Internal combustion engines are energy transforming mechanisms used by most automotive vehicles, and comprise basically two main parts: one or more engine heads and an engine block. At the bottom of the head (s) are located the combustion chambers (on Diesel engines, the combustion chambers are generally in the piston heads) and on the engine block are located the cylinders and the crankshaft assembly. The crankshaft assembly is composed by pistons, rods and crankshaft.
An engine converts the energy produced by combustion of the (fuel and air) mixture in the combustion chambers into mechanical energy capable of imparting movement to the wheels.
Since the driving power required for moving the automobile comes from the burning of the air/fuel mixture in the combustion chamber, and in order to ensure a homogeneous combustion, without burning oil, and still to prevent excessive passage of gases from the cylinder to the crank-case, it is necessary to use rings for promoting good sealing of the clearance existing between the piston and the cylinder wall.
Most of modern internal combustion engines that work according to the Otto and Diesel cycles use three rings, two of which being compression rings and one being an oil control (scraper) ring. The compression rings have the function of preventing passage of combustion gases into the crank-case, and the oil ring has the function of scraping excess oil from the cylinder wall and returning it to the crankcase, controlling the thickness of the oil film, so that the operation of the engine will take place within the premises of design and operation.
Another important function of the rings is that of serving as a bridge for transmitting heat from the piston to the cylinder wall/liner, where dissipation of the calorie takes place through the cooling system.
The oil scraping rings may be composed of one, two or three parts.
Two-piece or three-piece oil scraping rings are employed in the vast majority of applications, by virtue of their good global performance.
A two-piece ring comprises an annular body provided with two trapezoidal annular protrusions that face the cylinder sleeve and an equally annular, internal and concentric expanding element.
A three-piece ring, in turn, usually has a first upper annular segment and a second lower annular segment, which are associated to an intermediate expanding element, which presses in a controlled manner the upper and lower segments against the cylinder wall.
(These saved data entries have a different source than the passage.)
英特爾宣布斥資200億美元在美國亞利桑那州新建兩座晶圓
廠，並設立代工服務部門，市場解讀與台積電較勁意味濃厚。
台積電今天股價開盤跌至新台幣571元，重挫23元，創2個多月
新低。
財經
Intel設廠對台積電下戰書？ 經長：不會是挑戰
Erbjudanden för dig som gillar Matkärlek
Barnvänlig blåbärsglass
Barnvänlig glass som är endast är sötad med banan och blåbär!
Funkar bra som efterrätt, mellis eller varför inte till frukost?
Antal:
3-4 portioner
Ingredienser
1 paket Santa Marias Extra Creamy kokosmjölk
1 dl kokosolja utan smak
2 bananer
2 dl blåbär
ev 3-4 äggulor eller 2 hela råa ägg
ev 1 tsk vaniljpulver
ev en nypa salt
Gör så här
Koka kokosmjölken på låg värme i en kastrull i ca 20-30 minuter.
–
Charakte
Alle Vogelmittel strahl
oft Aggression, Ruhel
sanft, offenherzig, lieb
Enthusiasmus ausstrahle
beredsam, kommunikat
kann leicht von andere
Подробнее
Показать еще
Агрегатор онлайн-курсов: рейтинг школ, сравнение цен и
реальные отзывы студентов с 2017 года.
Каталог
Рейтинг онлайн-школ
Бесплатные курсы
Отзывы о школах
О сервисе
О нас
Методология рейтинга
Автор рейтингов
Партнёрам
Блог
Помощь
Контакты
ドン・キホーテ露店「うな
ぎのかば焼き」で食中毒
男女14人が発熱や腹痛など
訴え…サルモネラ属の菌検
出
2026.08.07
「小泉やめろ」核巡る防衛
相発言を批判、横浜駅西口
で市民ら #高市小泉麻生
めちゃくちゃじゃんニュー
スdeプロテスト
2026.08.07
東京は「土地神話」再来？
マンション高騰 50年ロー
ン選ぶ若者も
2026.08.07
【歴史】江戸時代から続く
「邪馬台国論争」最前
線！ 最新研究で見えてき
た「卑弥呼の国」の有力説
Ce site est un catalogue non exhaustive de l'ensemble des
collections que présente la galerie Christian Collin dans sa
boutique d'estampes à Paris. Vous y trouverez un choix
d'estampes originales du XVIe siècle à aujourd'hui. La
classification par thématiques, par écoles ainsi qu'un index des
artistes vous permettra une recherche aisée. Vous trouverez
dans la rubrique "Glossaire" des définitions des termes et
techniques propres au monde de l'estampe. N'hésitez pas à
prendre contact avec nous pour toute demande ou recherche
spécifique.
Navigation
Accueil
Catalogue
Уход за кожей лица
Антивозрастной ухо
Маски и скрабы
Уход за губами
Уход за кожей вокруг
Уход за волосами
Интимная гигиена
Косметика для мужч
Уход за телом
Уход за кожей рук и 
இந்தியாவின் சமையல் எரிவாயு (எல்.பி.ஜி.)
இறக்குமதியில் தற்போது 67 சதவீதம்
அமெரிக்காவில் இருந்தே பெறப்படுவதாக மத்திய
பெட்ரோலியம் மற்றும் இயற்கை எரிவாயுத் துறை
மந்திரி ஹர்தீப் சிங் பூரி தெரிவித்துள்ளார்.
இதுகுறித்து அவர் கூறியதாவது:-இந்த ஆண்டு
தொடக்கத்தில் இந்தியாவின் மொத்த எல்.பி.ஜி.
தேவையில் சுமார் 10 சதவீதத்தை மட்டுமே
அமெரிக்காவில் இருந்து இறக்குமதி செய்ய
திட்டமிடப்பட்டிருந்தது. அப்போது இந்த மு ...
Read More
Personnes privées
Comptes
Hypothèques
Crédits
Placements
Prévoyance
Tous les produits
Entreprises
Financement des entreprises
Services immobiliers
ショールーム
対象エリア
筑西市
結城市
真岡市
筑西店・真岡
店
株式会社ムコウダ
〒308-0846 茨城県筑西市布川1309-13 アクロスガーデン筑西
The force exerted by the expanding element, which is nothing else than a resilient element, is calculated so that the oil film on the cylinder wall will have the desired thickness.
A single-piece ring, in turn, has a more restricted application due to the fact of having much flexibility inherent in its design, which, on the one hand, imparts excellent conformability to the ring when in operation, adjusting easily, and on the other hand makes its surface finish more difficult, which requires the ring to apply a great tangential force against the cylinder wall in order to guarantee that it will end up conforming to the cylinder sleeve during the engine run-in.
This high tangential force causes a high consumption of fuel by the engine, and still higher during the run-in operation, which renders the single-piece-ring solution widely left aside with respect to the two-piece or three-piece equivalents.
Until now, nobody had developed a single-piece oil-scraping ring capable of conforming easily to the cylinder by virtue of its flexibility and, concomitantly, applying a low tangential force, even during engine run-in, guaranteeing the correct oil-film thickness and decreasing the consumption of fuel by the engine, as well as emission of CO2.